• Mediterr J Rheumatol · Sep 2020

    Review

    Kawasaki Disease and COVID-19.

    • Athanasios Gkoutzourelas, Dimitrios P Bogdanos, and Lazaros I Sakkas.
    • Department of Rheumatology and Clinical Immunology, Faculty of medicine, School of Health Sciences, University of Thessaly, Larissa.
    • Mediterr J Rheumatol. 2020 Sep 1; 31 (Suppl 2): 268-274.

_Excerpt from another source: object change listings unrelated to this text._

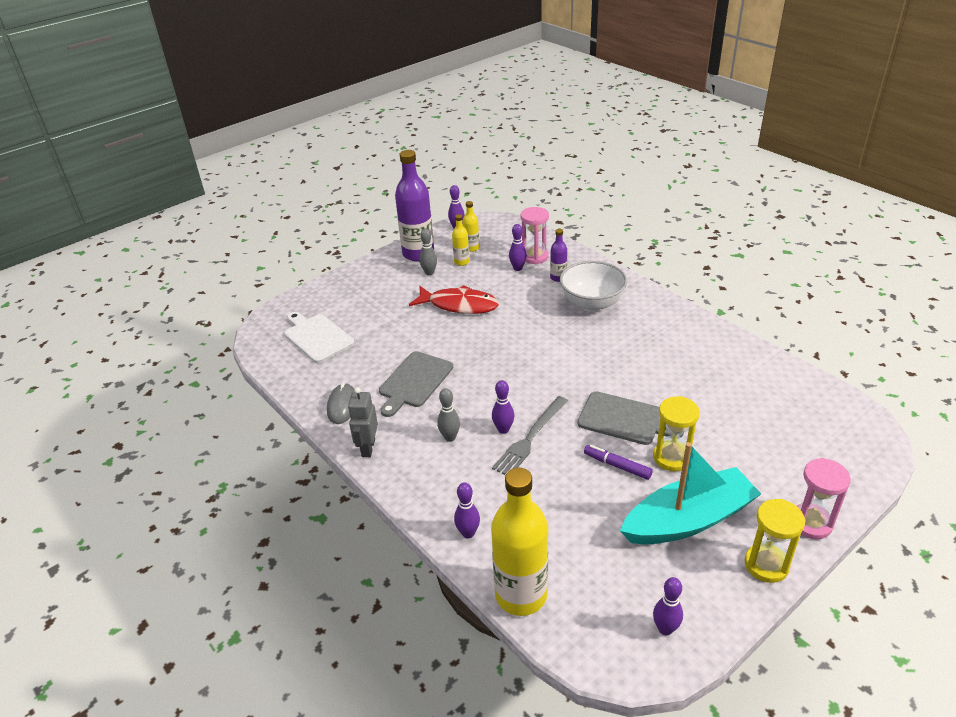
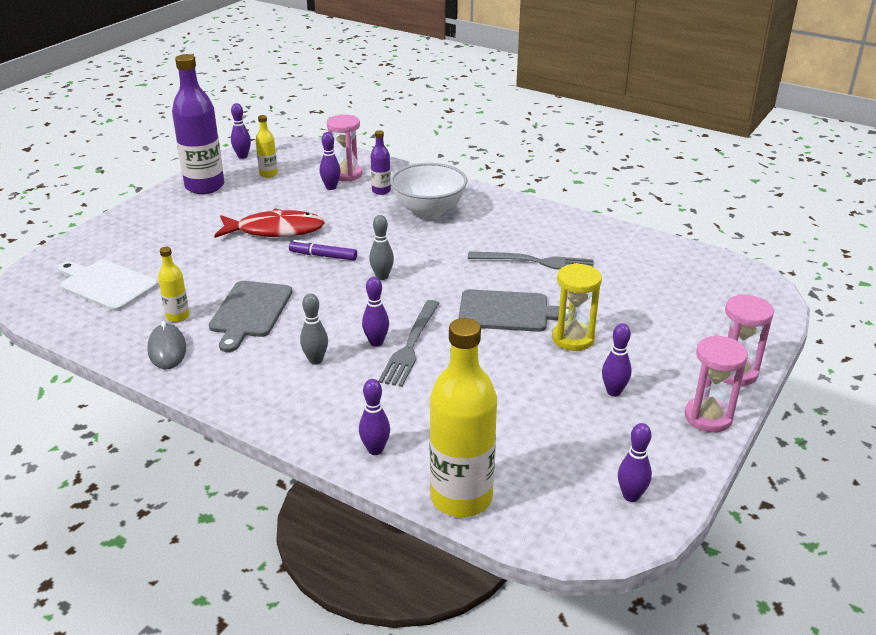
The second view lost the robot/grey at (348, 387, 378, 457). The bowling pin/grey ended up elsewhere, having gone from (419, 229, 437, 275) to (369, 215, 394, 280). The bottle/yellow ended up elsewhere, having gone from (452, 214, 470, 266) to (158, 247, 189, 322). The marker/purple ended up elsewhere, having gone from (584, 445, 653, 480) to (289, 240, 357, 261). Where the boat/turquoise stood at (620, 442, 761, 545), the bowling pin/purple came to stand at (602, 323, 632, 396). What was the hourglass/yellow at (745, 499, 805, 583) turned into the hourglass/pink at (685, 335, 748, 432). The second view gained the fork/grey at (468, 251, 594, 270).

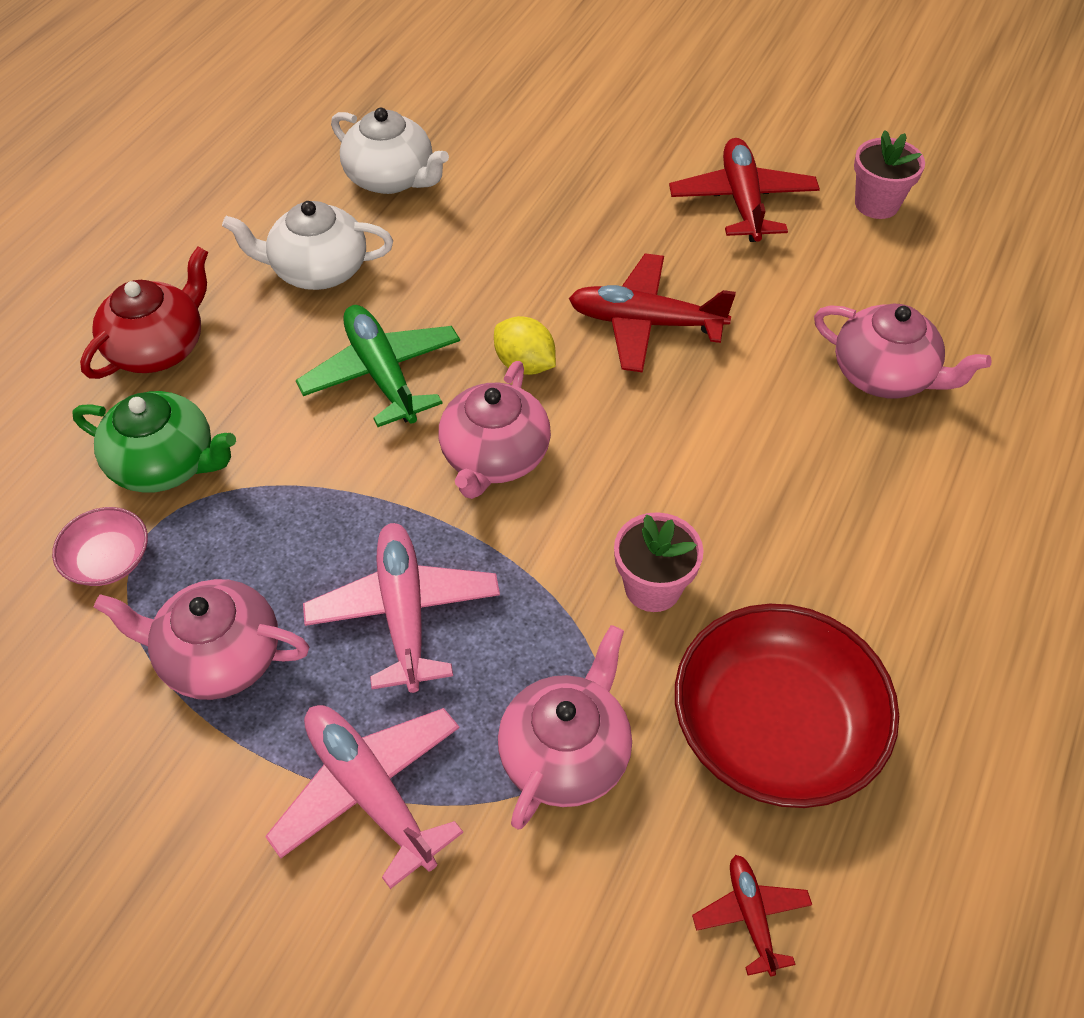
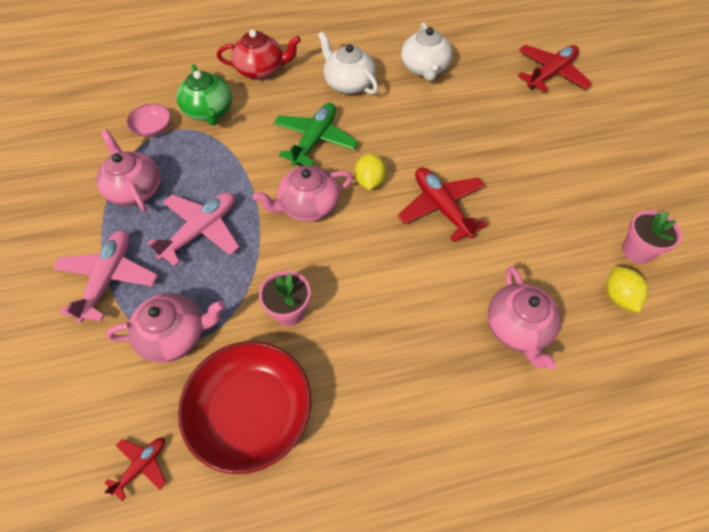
The plane/red ended up elsewhere, having gone from (669, 138, 820, 242) to (518, 45, 593, 92). The second view gained the lemon/yellow at (606, 266, 648, 313).

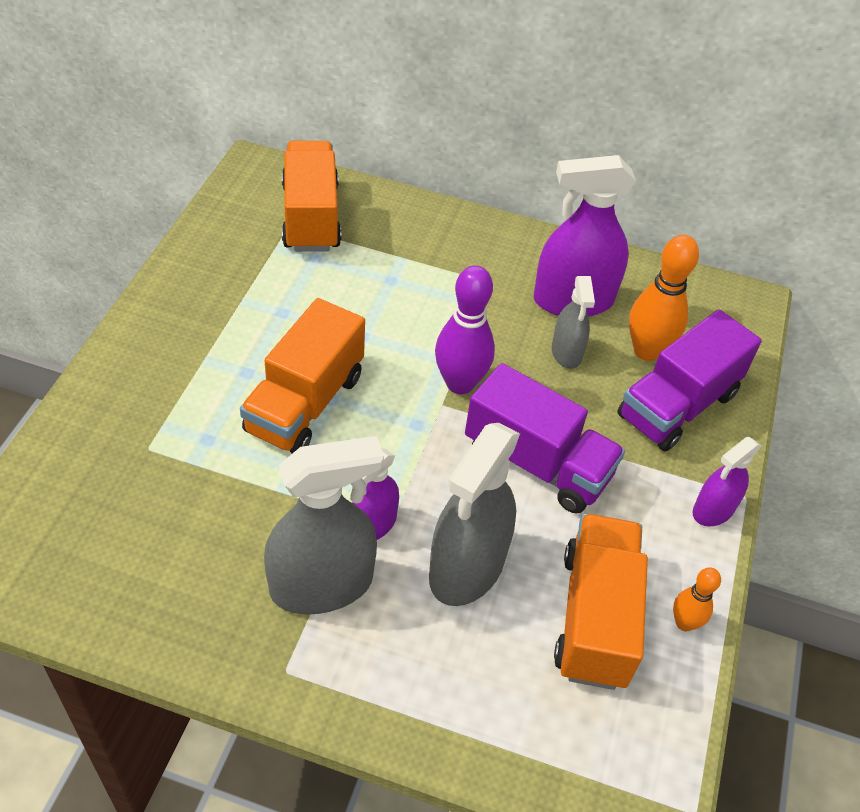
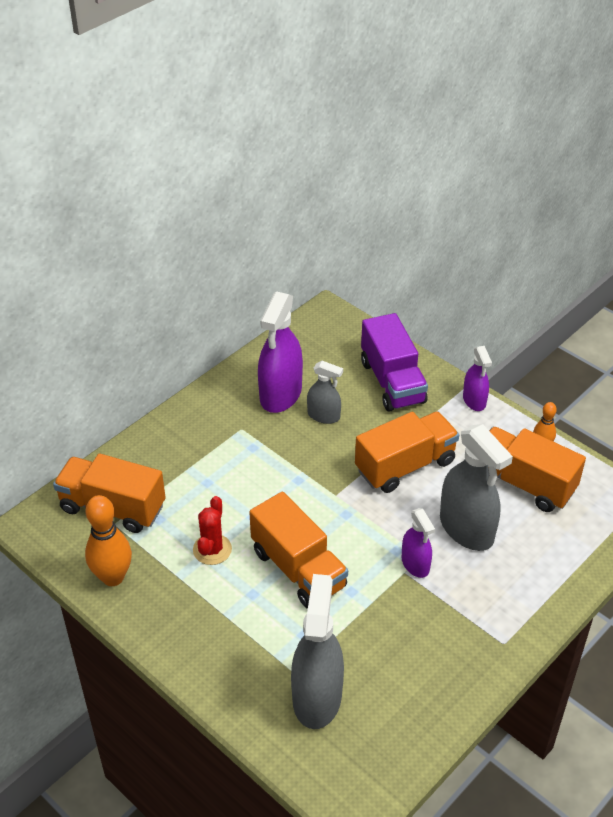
The spray bottle/grey ended up elsewhere, having gone from (264, 436, 384, 615) to (291, 574, 344, 729). The second view lost the bowling pin/purple at (435, 265, 495, 394). What was the truck/purple at (465, 363, 625, 514) turned into the truck/orange at (355, 412, 459, 493). The bowling pin/orange ended up elsewhere, having gone from (629, 235, 699, 361) to (85, 495, 132, 586). The second view gained the cactus/red at (193, 496, 232, 565).

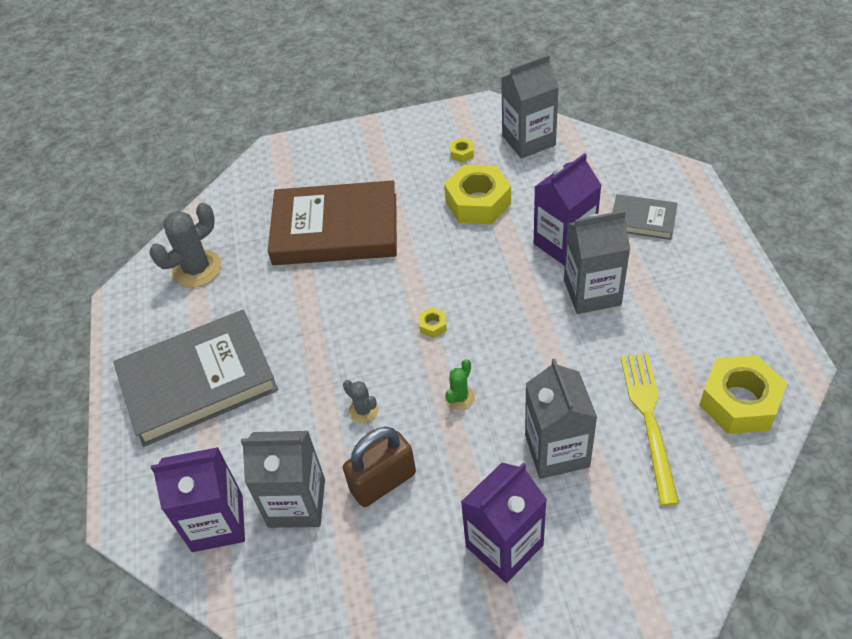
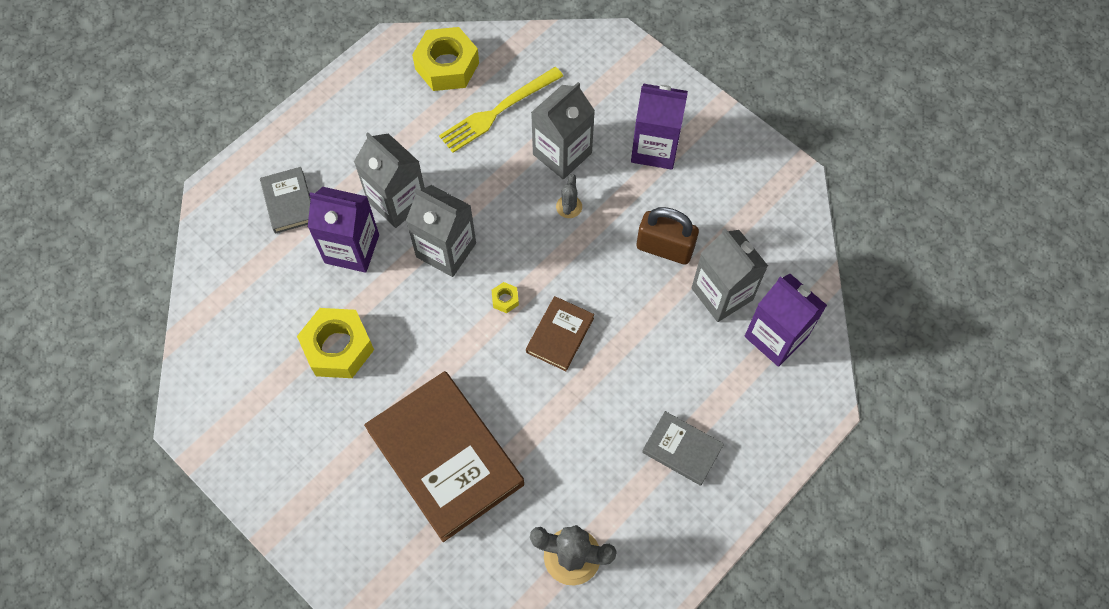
The size of the book/grey at (113, 310, 278, 447) changed by a factor of 0.48. The cactus/grey ended up elsewhere, having gone from (343, 380, 379, 423) to (556, 174, 582, 218). The second view lost the cactus/green at (445, 359, 475, 410). The second view lost the nut/yellow at (450, 138, 474, 163). The carton/grey ended up elsewhere, having gone from (501, 54, 559, 159) to (406, 185, 476, 277). The second view gained the book/brown at (526, 296, 594, 371).

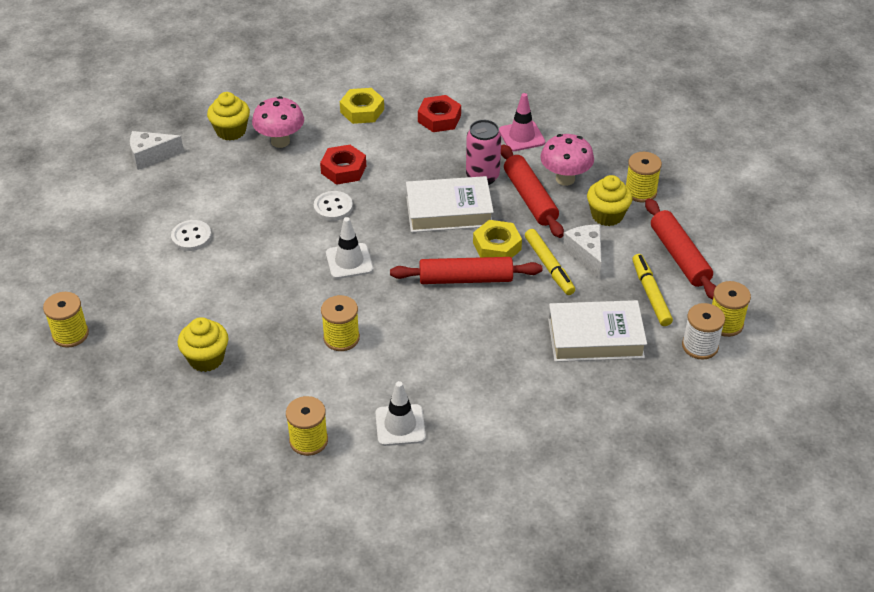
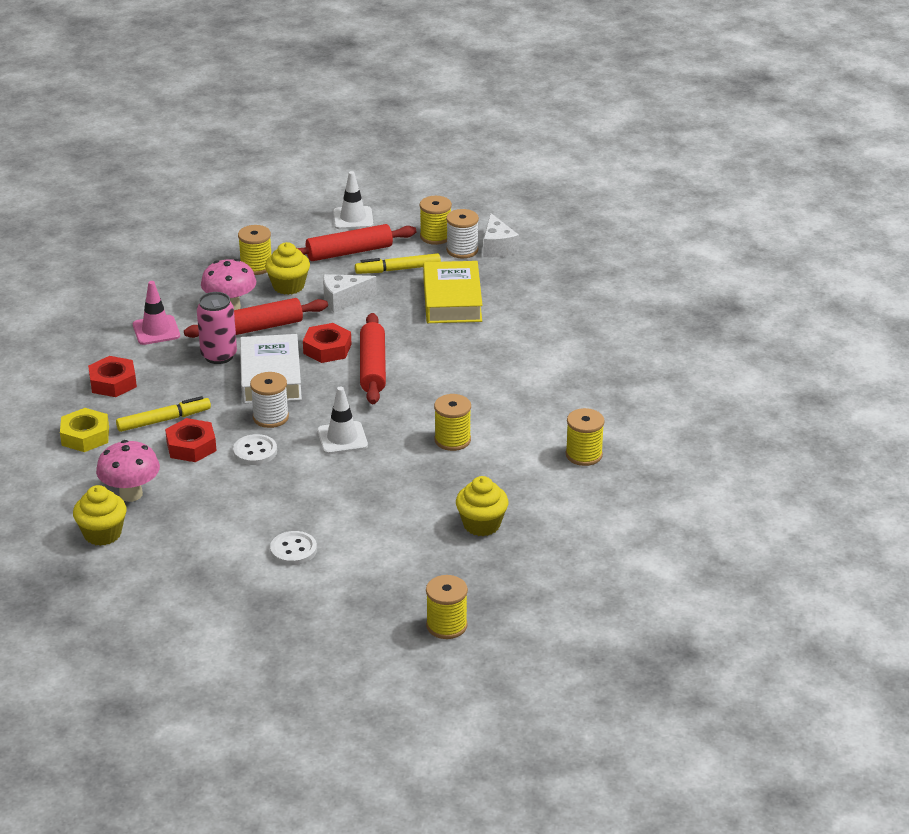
The cheese/white ended up elsewhere, having gone from (130, 131, 184, 170) to (483, 213, 519, 257). The traffic cone/white ended up elsewhere, having gone from (375, 381, 426, 446) to (333, 171, 374, 229). What was the nut/yellow at (473, 220, 522, 257) turned into the nut/red at (303, 323, 352, 363). The marker/yellow ended up elsewhere, having gone from (525, 229, 575, 295) to (116, 396, 211, 432). What was the book/white at (548, 300, 647, 362) turned into the book/yellow at (423, 261, 482, 323). The second view gained the spool/white at (250, 372, 289, 428).

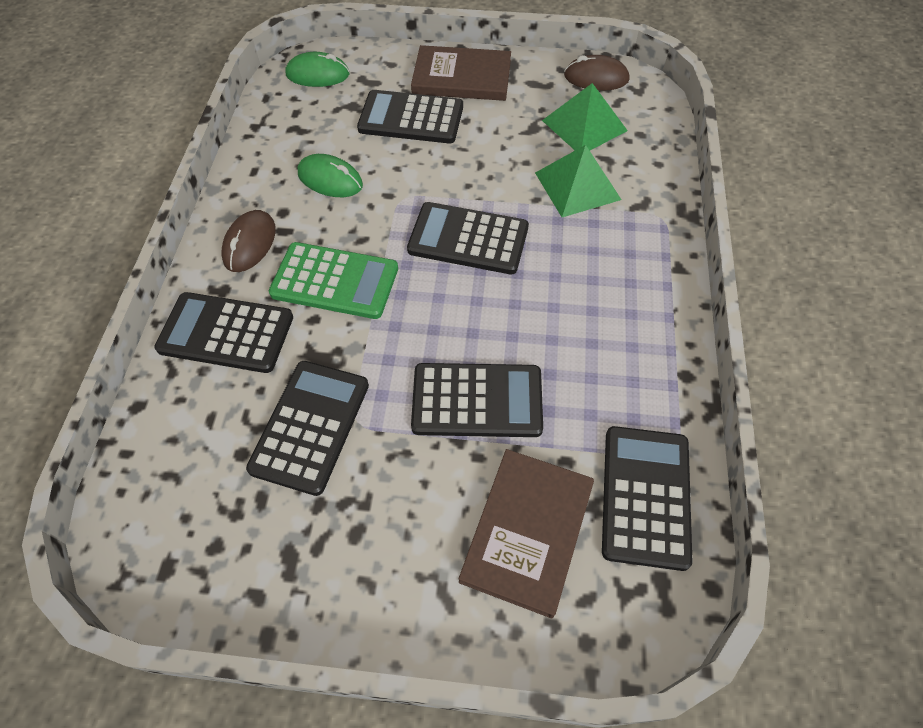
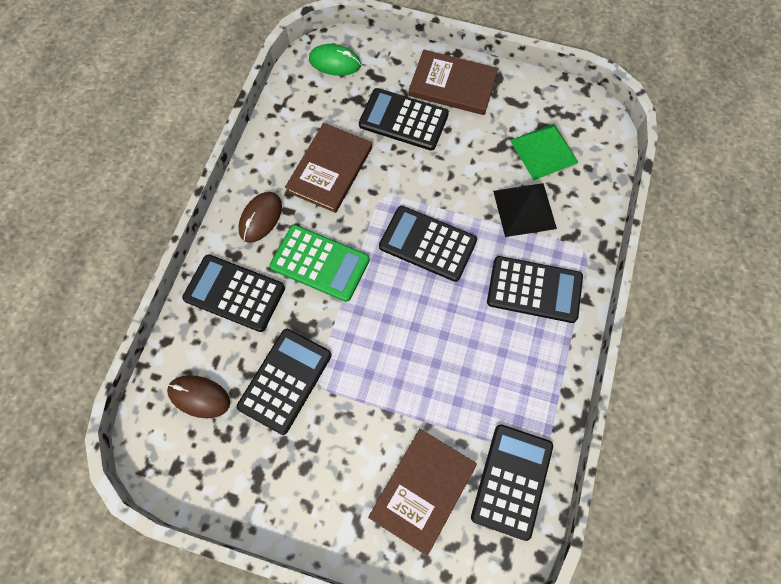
Where the mouse/green stood at (298, 154, 363, 197), the book/brown came to stand at (285, 123, 372, 213). The calculator/black ended up elsewhere, having gone from (411, 363, 543, 437) to (487, 256, 583, 323). What was the pyramid/green at (535, 145, 622, 217) turned into the pyramid/black at (493, 183, 557, 237). The mouse/brown ended up elsewhere, having gone from (564, 55, 629, 91) to (167, 375, 230, 418).

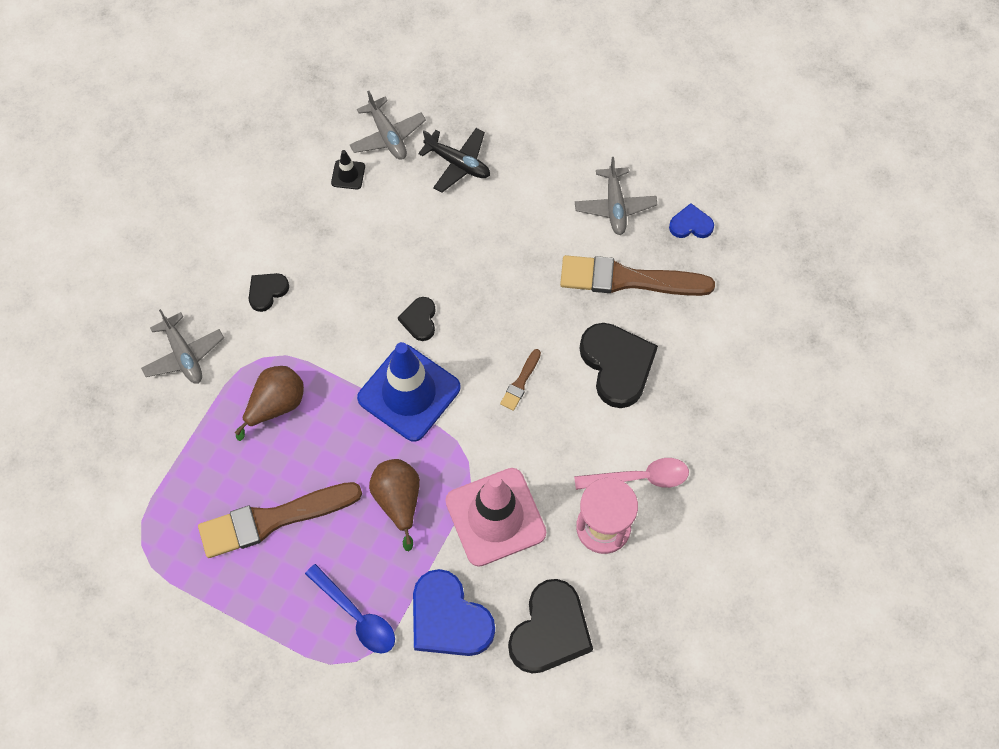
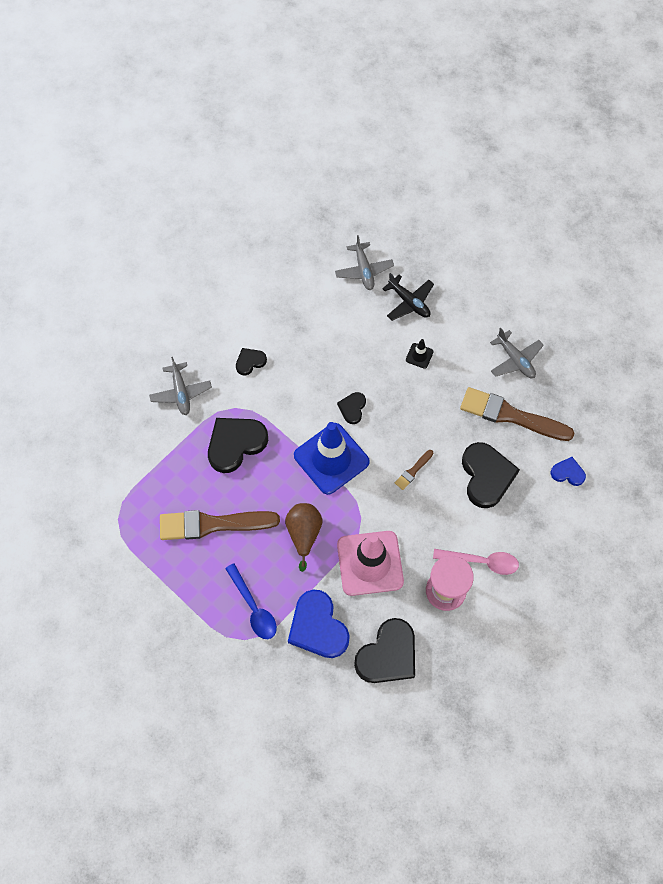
Where the pear/brown stood at (235, 366, 304, 441), the heart/black came to stand at (208, 418, 268, 473). The traffic cone/black ended up elsewhere, having gone from (331, 150, 365, 190) to (406, 339, 434, 369). The plane/grey at (575, 157, 658, 235) ended up facing another way, 45 degrees counterclockwise from before. The heart/blue ended up elsewhere, having gone from (669, 203, 714, 238) to (551, 457, 586, 486).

    AbstractThe recent passing away of Dr. Tomisaku Kawasaki, who first described what is now known as Kawasaki Disease (KD), and recent reports of a multisystem inflammatory disease in children associated with the severe acute respiratory syndrome coronavirus 2 (SARS-CoV-2) (MIS-C), makes a review on KD and MIS-C timely. Kawasaki Disease is a systemic vasculitis with predilection for coronary arteries occurring mostly in early childhood. The main features are high fever, extensive skin rash, cheilitis with red, cracking, bleeding lips and strawberry tongue, conjunctivitis, erythema and induration of hands and feet, subsiding with periungual peeling, cervical lymphadenopathy, and coronary artery dilation/aneurysms. Treatment consists of intravenous (IV) immunoglobulin (Ig) plus acetylsalicylic acid. MIS-C is considered a cytokine storm with high fever, inflammation, multi-organ dysfunction, that shares features with KD, toxic shock, and macrophage activation syndrome. Many children require admission to paediatric intensive care units for circulatory support. Bacterial sepsis, staphylococcal toxic shock syndrome, and enterovirus-causing myocarditis should be excluded. Treatment is not standardized and includes IVIg, IV methylprednisolone and IL-6 and IL-1 inhibitors.© 2020 The Mediterranean Journal of Rheumatology (MJR).